» **Exercise objective**: Quote the items word for word, from the line containing "name author: (Greene) Greene" to the line containing "collectors: A. D. E. Elmer", including both of those lines.

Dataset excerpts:
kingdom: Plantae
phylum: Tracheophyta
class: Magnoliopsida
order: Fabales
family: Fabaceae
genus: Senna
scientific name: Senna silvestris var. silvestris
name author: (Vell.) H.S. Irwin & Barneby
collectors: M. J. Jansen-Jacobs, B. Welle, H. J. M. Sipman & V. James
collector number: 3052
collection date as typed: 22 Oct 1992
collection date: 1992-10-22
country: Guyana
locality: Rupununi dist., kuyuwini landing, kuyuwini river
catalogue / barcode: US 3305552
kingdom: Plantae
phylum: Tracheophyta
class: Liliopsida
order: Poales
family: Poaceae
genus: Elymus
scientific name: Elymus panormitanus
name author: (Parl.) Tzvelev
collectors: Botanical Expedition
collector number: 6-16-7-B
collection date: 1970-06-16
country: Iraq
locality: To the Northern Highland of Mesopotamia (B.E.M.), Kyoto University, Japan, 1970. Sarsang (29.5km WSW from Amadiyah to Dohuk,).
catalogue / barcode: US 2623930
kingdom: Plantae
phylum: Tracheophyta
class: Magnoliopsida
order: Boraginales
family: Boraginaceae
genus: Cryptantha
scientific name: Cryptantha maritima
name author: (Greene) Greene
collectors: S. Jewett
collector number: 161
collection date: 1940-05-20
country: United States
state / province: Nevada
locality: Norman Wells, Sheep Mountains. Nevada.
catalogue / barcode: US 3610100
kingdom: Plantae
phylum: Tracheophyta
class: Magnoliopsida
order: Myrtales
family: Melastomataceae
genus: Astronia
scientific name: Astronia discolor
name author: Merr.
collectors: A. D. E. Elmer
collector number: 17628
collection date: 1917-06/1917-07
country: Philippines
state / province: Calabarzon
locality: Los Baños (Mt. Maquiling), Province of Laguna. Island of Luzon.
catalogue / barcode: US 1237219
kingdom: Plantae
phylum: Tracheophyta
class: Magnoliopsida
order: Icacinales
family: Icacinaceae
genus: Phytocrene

» **Worked solution**:
name author: (Greene) Greene
collectors: S. Jewett
collector number: 161
collection date: 1940-05-20
country: United States
state / province: Nevada
locality: Norman Wells, Sheep Mountains. Nevada.
catalogue / barcode: US 3610100
kingdom: Plantae
phylum: Tracheophyta
class: Magnoliopsida
order: Myrtales
family: Melastomataceae
genus: Astronia
scientific name: Astronia discolor
name author: Merr.
collectors: A. D. E. Elmer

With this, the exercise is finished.